Put Down Those Glasses of Milk!

In North American society, we are conditioned to believe that we should consume 1200-1500mg of calcium a day in order to prevent osteoporosis in our later years.  Parents feel they are unfit if they do not forcefeed their children 3 servings of dairy products (almost a litre of milk) a day!

However, epidemiological studies investigating Asian countries found that the populations who consumed zero dairy products, and had very low calcium intake, had 1/4 the risk of osteoporosis of North America.  Now, it might be argued that the reduced risk of osteoporosis is due to genetics.  However, the studies showed that when Asian women immigrate to North America and adopt the North American diet and lifestyle, their risk of osteoporosis and risk fractures rises to that of the North American population.

Studies show that, while calcium has been correlated with lower risk of osteoporosis, once you achieve a daily intake of about 400mg, adding more achieves no further benefit.  400mg can be achieved by consuming leafy green vegetables or one serving or dairy product (or a fortified replacement) a day.  However, maintaining healthy bones is about more than simply getting enough calcium in your diet.

Our second year nutrition professor outlines a naturopathic strategy for reducing the risk of osteoporosis and bone fractures by minimizing bone mineral density loss:

– Consume leafy greens and either one serving of dairy product a day, or a dairy replacement (or 100 mg calcium-magnesium supplement) that is fortified with calcium.

– Consume an alkaline diet – a diet that is high in vegetables and contains a moderate amount of meat products and low intake of caffeine.  Studies show that diets that are low in fruits and vegetables and contain large amounts of animal protein and caffeine create an acidic environment in the body.  Because the body needs to maintain its acidity within a certain range, calcium is taken from bones to buffer the acidity and raise the pH to optimal levels.  The result is a loss of bone density over time.

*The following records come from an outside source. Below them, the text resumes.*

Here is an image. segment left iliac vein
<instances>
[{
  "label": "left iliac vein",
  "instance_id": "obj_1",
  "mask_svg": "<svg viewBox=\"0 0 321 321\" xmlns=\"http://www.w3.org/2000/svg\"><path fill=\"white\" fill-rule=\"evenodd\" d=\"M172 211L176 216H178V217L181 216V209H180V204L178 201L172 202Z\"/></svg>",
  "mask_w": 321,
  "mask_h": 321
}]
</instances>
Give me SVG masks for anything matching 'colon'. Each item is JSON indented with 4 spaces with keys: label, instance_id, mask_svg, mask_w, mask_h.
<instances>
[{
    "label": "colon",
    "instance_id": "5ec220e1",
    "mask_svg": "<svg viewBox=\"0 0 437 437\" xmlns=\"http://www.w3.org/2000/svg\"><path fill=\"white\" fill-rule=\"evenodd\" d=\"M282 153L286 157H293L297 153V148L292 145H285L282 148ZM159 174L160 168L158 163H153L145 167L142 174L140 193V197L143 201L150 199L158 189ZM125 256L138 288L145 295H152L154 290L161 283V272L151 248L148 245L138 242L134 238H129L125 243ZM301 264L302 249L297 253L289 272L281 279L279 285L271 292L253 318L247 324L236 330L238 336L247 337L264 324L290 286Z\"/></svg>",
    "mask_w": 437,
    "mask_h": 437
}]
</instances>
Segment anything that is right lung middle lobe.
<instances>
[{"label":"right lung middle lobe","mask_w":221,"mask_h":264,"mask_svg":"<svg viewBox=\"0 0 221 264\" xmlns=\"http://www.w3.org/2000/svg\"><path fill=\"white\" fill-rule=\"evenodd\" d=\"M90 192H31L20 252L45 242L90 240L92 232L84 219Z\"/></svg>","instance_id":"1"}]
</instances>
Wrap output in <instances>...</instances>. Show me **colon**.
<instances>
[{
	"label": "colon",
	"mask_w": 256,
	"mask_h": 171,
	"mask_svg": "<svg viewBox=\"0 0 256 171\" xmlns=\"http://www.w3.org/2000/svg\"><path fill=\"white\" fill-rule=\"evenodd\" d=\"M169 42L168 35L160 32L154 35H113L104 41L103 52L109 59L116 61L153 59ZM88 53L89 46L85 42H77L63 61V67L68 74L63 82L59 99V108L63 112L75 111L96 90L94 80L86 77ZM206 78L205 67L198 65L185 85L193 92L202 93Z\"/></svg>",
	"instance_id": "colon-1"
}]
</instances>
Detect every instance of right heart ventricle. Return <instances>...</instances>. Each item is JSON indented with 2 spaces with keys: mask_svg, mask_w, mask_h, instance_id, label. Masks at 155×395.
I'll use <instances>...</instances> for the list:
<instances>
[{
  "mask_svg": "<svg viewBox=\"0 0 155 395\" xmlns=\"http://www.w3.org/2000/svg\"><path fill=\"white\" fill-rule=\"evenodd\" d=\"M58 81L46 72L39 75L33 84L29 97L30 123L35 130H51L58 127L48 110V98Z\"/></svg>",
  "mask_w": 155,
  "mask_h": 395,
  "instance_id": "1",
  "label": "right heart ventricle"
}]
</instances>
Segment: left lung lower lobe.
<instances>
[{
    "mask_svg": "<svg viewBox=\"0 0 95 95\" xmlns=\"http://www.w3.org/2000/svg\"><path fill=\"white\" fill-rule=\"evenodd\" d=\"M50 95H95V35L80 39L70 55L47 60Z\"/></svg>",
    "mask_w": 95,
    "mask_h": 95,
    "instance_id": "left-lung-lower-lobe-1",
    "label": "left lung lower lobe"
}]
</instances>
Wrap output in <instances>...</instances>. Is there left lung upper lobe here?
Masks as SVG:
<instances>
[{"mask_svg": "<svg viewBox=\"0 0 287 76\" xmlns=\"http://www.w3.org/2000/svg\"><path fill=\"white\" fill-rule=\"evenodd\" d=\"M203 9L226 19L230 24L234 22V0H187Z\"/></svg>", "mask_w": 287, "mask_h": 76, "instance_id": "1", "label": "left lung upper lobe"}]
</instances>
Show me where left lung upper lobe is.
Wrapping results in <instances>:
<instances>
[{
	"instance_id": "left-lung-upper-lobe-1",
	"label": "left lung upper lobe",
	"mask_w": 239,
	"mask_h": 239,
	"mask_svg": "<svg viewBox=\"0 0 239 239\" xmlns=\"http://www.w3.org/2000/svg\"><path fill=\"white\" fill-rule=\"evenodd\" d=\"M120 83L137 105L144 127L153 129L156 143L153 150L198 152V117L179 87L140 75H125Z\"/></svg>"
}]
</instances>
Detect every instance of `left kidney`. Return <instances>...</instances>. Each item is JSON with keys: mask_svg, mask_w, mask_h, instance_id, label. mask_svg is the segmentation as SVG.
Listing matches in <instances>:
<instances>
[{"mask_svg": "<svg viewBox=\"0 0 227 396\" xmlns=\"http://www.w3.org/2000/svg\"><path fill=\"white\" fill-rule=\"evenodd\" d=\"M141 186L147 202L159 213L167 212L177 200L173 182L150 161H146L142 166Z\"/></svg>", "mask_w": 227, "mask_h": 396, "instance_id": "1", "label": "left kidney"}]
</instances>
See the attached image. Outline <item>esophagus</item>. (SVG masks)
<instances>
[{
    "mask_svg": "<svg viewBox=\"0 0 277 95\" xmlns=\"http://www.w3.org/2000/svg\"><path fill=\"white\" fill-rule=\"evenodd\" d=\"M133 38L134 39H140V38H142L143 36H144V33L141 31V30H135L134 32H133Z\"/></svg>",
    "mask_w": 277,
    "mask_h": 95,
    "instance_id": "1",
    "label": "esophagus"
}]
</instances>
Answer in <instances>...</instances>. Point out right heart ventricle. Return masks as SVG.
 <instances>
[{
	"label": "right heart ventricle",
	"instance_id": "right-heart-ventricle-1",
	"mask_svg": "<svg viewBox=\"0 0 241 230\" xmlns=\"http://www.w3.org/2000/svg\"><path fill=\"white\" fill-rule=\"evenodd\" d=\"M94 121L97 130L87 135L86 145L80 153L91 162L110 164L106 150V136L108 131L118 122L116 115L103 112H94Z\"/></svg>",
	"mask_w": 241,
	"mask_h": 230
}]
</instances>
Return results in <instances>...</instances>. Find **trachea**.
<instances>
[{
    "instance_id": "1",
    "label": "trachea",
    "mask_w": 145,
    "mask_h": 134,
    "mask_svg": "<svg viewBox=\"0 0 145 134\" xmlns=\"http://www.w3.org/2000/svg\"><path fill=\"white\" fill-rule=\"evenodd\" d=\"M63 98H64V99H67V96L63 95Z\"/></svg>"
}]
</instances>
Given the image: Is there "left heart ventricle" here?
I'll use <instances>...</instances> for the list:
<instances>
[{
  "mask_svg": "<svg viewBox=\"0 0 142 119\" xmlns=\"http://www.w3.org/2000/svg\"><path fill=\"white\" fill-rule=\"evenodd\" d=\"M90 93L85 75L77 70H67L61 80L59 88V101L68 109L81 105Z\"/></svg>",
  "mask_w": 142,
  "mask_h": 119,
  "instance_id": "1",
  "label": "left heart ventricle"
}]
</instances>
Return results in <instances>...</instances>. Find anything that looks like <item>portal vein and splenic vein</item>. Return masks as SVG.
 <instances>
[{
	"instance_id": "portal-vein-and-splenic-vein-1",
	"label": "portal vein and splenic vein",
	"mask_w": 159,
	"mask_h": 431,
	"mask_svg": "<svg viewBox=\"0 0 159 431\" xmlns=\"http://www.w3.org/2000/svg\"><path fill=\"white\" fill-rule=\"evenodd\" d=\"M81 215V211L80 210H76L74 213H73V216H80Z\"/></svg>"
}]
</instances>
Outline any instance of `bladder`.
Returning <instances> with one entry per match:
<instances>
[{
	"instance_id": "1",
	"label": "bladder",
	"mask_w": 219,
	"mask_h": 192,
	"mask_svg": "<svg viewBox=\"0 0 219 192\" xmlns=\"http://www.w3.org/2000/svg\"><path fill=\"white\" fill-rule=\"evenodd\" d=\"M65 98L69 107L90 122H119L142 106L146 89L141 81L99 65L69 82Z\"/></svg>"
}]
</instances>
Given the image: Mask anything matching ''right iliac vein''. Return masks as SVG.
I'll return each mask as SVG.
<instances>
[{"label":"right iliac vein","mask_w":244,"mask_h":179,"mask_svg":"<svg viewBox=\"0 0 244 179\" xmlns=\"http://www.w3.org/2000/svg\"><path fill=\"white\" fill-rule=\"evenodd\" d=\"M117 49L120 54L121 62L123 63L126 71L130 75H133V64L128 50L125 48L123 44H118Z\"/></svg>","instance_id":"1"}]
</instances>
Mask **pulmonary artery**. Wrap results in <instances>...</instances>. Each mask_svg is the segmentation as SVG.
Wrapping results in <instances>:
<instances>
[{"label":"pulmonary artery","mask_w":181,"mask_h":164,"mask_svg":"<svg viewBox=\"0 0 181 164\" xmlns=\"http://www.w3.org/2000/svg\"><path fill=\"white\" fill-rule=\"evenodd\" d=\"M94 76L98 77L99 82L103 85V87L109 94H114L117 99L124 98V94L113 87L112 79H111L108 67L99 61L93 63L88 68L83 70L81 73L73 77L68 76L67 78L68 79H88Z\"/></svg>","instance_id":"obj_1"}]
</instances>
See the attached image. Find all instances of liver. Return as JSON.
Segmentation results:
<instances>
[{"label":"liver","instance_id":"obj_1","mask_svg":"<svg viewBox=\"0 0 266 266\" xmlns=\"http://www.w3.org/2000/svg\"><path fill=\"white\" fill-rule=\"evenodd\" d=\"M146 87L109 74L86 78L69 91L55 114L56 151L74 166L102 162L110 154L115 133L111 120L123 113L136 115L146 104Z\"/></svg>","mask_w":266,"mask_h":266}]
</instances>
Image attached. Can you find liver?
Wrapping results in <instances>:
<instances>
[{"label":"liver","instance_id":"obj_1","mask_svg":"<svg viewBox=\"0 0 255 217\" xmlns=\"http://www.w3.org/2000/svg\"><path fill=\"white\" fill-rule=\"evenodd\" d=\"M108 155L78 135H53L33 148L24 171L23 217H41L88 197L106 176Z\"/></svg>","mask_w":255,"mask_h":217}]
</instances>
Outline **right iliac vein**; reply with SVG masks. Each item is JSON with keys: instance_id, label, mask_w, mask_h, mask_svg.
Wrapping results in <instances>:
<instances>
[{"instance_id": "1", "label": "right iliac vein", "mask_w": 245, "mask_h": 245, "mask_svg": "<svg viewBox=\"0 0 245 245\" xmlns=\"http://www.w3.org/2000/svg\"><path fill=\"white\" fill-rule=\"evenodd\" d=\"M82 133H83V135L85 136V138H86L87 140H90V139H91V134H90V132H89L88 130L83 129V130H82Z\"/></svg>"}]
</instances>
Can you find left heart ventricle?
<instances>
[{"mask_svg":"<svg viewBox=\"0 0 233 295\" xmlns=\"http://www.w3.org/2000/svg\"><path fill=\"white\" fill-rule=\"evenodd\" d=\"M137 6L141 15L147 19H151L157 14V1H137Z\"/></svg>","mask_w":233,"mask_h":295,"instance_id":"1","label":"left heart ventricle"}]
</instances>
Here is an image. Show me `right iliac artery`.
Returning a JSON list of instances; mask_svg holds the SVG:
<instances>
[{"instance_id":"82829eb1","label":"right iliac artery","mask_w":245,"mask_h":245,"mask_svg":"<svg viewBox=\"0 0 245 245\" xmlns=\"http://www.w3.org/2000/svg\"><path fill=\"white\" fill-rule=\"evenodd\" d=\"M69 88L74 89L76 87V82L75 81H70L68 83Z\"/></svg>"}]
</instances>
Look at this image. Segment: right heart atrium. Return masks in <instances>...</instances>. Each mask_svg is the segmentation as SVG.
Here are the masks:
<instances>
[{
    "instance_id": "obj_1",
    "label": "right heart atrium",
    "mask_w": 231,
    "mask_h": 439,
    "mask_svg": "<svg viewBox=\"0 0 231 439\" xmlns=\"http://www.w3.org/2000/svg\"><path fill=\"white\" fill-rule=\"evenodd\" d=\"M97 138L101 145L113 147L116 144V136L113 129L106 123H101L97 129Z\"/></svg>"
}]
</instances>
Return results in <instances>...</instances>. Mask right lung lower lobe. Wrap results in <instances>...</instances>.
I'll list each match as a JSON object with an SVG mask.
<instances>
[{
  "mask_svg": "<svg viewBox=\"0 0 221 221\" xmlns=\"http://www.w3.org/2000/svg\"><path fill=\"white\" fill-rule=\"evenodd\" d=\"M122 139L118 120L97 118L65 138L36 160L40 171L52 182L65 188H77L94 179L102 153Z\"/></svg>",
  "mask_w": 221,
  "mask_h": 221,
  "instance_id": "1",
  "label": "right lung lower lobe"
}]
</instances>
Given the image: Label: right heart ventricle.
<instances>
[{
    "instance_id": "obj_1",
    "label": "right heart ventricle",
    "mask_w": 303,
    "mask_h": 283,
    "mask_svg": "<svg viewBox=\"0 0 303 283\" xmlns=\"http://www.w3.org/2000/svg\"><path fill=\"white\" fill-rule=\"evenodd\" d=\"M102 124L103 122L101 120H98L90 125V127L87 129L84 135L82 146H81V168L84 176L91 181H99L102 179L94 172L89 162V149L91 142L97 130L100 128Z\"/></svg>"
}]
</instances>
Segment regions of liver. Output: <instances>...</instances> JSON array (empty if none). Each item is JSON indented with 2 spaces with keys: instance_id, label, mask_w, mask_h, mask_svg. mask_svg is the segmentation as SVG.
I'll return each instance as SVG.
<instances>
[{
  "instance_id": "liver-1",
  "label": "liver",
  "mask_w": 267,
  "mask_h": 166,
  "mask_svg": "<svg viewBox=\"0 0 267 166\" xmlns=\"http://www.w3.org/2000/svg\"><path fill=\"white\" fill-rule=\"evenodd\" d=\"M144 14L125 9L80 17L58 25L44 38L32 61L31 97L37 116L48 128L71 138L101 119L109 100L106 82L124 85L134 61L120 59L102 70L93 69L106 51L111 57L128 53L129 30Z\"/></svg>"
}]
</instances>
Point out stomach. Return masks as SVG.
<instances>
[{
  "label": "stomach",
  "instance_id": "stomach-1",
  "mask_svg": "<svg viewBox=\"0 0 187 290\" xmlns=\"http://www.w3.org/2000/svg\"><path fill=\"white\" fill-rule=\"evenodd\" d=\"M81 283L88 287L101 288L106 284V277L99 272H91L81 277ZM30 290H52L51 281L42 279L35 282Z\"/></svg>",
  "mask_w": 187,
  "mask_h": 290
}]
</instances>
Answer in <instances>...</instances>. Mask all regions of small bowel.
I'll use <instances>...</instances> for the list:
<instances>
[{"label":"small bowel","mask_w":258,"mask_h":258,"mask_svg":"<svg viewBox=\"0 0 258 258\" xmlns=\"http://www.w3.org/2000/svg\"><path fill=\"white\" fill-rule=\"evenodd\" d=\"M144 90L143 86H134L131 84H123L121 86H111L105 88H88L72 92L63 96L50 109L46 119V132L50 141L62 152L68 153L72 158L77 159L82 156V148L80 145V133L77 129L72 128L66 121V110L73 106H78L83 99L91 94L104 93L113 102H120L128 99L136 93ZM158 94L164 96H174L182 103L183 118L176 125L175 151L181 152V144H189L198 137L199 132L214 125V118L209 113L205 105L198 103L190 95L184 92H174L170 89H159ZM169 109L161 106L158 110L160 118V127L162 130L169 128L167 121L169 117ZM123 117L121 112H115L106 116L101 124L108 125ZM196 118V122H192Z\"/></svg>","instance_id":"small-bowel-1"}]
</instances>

– Ensure adequate vitamin D intake.  Taking supplemental vitamin D in the winter is advised, as North Americans receive little sun exposure during the colder months.  It is important to get at least 400 IU of vitamin D3 a day in order to prevent bone mineral density loss.

– Increase the amount of daily weight-bearing exercise.  Women who engaged in weight-bearing exercise (standing up, walking or weight-lifting) a few times a week experienced lower rates of bone mineral density loss.

– Other supplements: magnesium, strontium, vitamin K, boron, zinc, manganese, copper, and isoflavones from soy or red clover have all shown to have a positive effect on bone mineral density, especially when combined with adequate calcium, vitamin D and weight-bearing exercise.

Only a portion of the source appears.